-- MATERIAL PROVIDED follows --

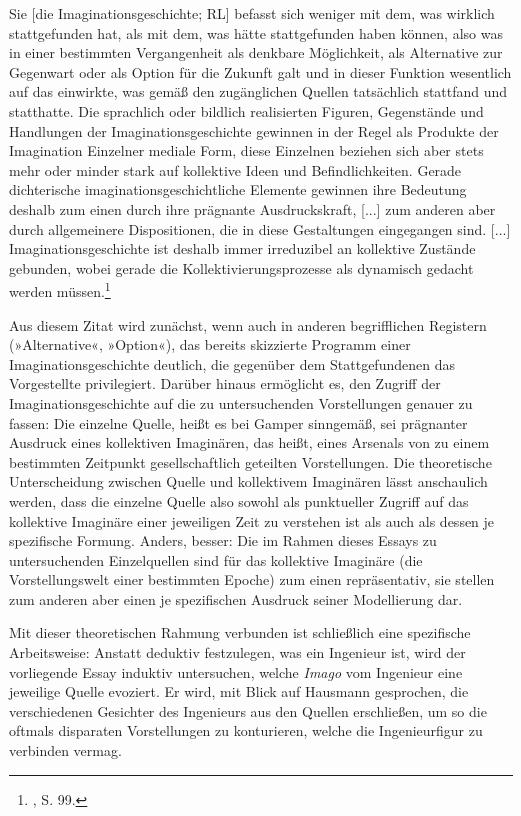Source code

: \documentclass[%
	fontsize=10pt,%
	twoside,%
	headings=optiontoheadandtoc,%
	showtrims]{scrbook}
\renewenvironment{quote}{%
  \addmargin[\genericindent]{0pt}%
  \KOMAoptions{parskip=true}%
  \ifdim\parskip>0pt\else\addvspace{\intextsep}\fi
}{%
  \par
  \endaddmargin\vspace{\intextsep}
}
\begin{document}
\begin{quote}
\par Sie {[}die Imaginationsgeschichte; RL{]} befasst sich weniger mit dem, was wirklich stattgefunden hat, als mit dem, was hätte stattgefunden haben können, also was in einer bestimmten Vergangenheit als denkbare Möglichkeit, als Alternative zur Gegenwart oder als Option für die Zukunft galt und in dieser Funktion wesentlich auf das einwirkte, was gemäß den zugänglichen Quellen tatsächlich stattfand und statthatte. Die sprachlich oder bildlich realisierten Figuren, Gegenstände und Handlungen der Imaginationsgeschichte gewinnen in der Regel als Produkte der Imagination Einzelner mediale Form, diese Einzelnen beziehen sich aber stets mehr oder minder stark auf kollektive Ideen und Befindlichkeiten. Gerade dichterische imaginationsgeschichtliche Elemente gewinnen ihre Bedeutung deshalb zum einen durch ihre prägnante Ausdruckskraft, {[}...{]} zum anderen aber durch allgemeinere Dispositionen, die in diese Gestaltungen eingegangen sind. {[}...{]} Imaginationsgeschichte ist deshalb immer irreduzibel an kollektive Zustände gebunden, wobei gerade die Kollektivierungsprozesse als dynamisch gedacht werden müssen.\footnote{\cite[][]{gamper2013a}, S. 99.} 
\end{quote}
\par Aus diesem Zitat wird zunächst, wenn auch in anderen begrifflichen Registern (»Alternative«, »Option«), das bereits skizzierte Programm einer Imaginationsgeschichte deutlich, die gegenüber dem Stattgefundenen das Vorgestellte privilegiert. Darüber hinaus ermöglicht es, den Zugriff der Imaginationsgeschichte auf die zu untersuchenden Vorstellungen genauer zu fassen: Die einzelne Quelle, heißt es bei Gamper sinngemäß, sei prägnanter Ausdruck eines kollektiven Imaginären, das heißt, eines Arsenals von zu einem bestimmten Zeitpunkt gesellschaftlich geteilten Vorstellungen. Die theoretische Unterscheidung zwischen Quelle und kollektivem Imaginären lässt anschaulich werden, dass die einzelne Quelle also sowohl als punktueller Zugriff auf das kollektive Imaginäre einer jeweiligen Zeit zu verstehen ist als auch als dessen je spezifische Formung. Anders, besser: Die im Rahmen dieses Essays zu untersuchenden Einzelquellen sind für das kollektive Imaginäre (die Vorstellungswelt einer bestimmten Epoche) zum einen repräsentativ, sie stellen zum anderen aber einen je spezifischen Ausdruck seiner Modellierung dar.\par Mit dieser theoretischen Rahmung verbunden ist schließlich eine spezifische Arbeitsweise: Anstatt deduktiv festzulegen, was ein Ingenieur ist, wird der vorliegende Essay induktiv untersuchen, welche \emph{Imago} vom Ingenieur eine jeweilige Quelle evoziert. Er wird, mit Blick auf Hausmann gesprochen, die verschiedenen Gesichter des Ingenieurs aus den Quellen erschließen, um so die oftmals disparaten Vorstellungen zu konturieren, welche die Ingenieurfigur zu verbinden vermag.
\end{document}
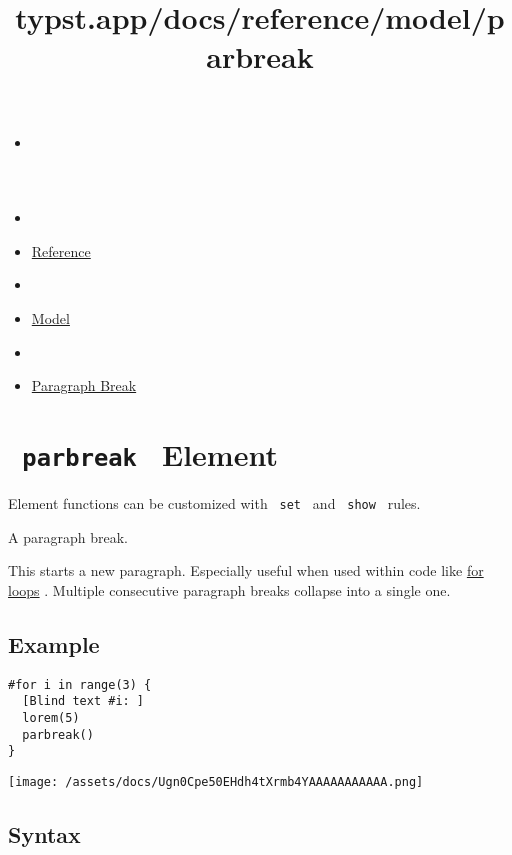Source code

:\title{typst.app/docs/reference/model/parbreak}

\begin{itemize}
\tightlist
\item
  \href{/docs}{}
\item
  
\item
  \href{/docs/reference/}{Reference}
\item
  
\item
  \href{/docs/reference/model/}{Model}
\item
  
\item
  \href{/docs/reference/model/parbreak/}{Paragraph Break}
\end{itemize}

\section{\texorpdfstring{\texttt{\ parbreak\ } {{ Element
}}}{ parbreak   Element }}\label{summary}

\label{element-tooltip}
Element functions can be customized with \texttt{\ set\ } and
\texttt{\ show\ } rules.

A paragraph break.

This starts a new paragraph. Especially useful when used within code
like \href{/docs/reference/scripting/\#loops}{for loops} . Multiple
consecutive paragraph breaks collapse into a single one.

\subsection{Example}\label{example}

\begin{verbatim}
#for i in range(3) {
  [Blind text #i: ]
  lorem(5)
  parbreak()
}
\end{verbatim}

\texttt{[image: /assets/docs/Ugn0Cpe50EHdh4tXrmb4YAAAAAAAAAAA.png]}

\subsection{Syntax}\label{syntax}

-- MATERIAL PROVIDED concluded --

YOUR TASK » Report the number of lines in the entries that hold the word "intextsep". Nothing else is wanted.

EXERCISE RESULT » 2